▸ **Extract to read**:
=== Begin Enclosure ===
Not everyone who has a heart attack will have all the signs. Don’t ignore changes in how you feel. Signs of a heart attack often come on suddenly. But sometimes, they develop slowly – hours, days, or even weeks before a heart attack happens.

Talk to your doctor if you feel tired for several days, or if other health problems (like pain or trouble breathing) bother you more than usual. Call 911 right away if you or someone else has signs of a heart attack. Don’t ignore any signs or feel embarrassed to call for help. Acting fast can save a life. Call 911 even if you are not sure it’s a heart attack.

 Keep Your Heart Healthy

Take steps today to lower your risk of heart disease and heart attack. Follow the tips below to help prevent heart disease.

  1. Eat healthy and get active.
  2. Monitor and control your weight.
  3. Quit smoking and avoid secondhand smoke.
  4. Control your cholesterol and blood pressure.
  5. If you drink alcohol, drink only in moderation.
=== End Enclosure ===
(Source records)
=== Begin Enclosure ===
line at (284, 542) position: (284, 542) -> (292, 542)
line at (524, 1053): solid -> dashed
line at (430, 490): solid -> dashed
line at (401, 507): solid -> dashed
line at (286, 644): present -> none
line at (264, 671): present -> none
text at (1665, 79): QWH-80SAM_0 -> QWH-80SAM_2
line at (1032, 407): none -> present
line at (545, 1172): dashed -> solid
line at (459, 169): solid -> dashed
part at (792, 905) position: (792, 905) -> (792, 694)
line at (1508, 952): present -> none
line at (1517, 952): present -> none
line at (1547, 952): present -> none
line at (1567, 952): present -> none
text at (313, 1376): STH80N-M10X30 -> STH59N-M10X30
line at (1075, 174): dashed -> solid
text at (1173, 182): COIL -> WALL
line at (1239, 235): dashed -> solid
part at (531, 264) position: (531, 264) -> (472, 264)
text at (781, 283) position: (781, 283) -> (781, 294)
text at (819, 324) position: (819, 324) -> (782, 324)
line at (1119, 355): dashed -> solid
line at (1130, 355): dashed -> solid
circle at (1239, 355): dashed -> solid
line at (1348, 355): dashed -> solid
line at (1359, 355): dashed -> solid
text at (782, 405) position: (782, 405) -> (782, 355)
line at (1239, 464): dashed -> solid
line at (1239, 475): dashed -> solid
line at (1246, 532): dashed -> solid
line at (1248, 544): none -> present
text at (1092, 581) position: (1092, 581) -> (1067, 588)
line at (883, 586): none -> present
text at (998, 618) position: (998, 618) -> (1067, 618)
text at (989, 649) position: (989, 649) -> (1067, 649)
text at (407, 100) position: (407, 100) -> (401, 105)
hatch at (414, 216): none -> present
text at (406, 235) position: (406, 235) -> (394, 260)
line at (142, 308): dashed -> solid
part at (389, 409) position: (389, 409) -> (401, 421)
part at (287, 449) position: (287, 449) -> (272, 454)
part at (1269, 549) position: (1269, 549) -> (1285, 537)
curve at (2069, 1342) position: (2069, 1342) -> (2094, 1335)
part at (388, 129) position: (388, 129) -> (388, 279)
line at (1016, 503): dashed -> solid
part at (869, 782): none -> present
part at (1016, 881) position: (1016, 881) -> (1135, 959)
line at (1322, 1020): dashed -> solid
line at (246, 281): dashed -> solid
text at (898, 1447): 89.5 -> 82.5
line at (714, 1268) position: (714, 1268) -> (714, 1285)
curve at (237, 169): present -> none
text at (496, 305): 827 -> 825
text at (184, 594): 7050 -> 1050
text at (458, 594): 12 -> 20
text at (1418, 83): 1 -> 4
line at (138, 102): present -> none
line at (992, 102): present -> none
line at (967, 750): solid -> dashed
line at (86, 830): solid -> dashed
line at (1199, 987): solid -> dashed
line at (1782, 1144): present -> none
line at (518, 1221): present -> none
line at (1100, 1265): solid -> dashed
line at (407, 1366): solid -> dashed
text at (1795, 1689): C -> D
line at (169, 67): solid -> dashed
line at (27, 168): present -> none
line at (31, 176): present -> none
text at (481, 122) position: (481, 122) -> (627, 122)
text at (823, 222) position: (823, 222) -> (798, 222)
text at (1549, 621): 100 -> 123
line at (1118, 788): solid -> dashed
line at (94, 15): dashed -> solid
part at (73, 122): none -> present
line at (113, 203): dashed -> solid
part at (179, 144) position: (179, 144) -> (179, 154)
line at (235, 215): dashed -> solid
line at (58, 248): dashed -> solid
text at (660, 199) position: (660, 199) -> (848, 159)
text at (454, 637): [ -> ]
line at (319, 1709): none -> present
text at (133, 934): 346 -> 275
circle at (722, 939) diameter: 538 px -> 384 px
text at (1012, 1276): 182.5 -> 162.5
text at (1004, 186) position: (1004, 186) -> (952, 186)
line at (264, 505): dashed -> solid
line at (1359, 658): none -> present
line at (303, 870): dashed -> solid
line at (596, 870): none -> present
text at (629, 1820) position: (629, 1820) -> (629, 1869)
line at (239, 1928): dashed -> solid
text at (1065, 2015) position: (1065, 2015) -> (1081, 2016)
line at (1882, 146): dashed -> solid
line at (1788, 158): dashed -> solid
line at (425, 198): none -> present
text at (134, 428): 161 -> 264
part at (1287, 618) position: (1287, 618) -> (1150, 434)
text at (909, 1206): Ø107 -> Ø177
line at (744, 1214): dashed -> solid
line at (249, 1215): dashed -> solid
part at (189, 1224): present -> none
=== End Enclosure ===
▸ **Problem set**:
(a) Answer these questions from the heart attack text above:
(i) How long before a heart attack can its signs sometimes develop?
(ii) What number should you call if you or someone else has signs of a heart attack?
(iii) What does the list of tips say about alcohol?
(b) Pick up the heart attack text where it stops and continue it.

▸ **Numbered answers**:
(a)
(i) Hours, days, or even weeks.
(ii) 911.
(iii) If you drink alcohol, drink only in moderation.

(b)
  6. Talk with your doctor or nurse about steps you can take to prevent type 2 diabetes.
  7. Manage your stress.

When it comes to your heart, what you eat matters. Follow these tips for heart-healthy eating.

  1. Eat less saturated and trans fat. Stay away from fatty meats, fried foods, cakes, and cookies.
  2. Cut down on sodium (salt). Look for the low-sodium or “no salt added” types of canned soups, vegetables, snack foods, and lunch meats.
  3. Get more fiber. Fiber is in vegetables, fruits, and whole grains. To save money, buy vegetables and fruits that are in season, frozen, or canned.
  4. Look for fat-free or low-fat milk products. Or choose soy products with added calcium.
  5. For breads, cereals and grains with more than one ingredient, make sure whole wheat or another whole grain is listed first.
  6. Choose lean cuts of meat and other foods with protein.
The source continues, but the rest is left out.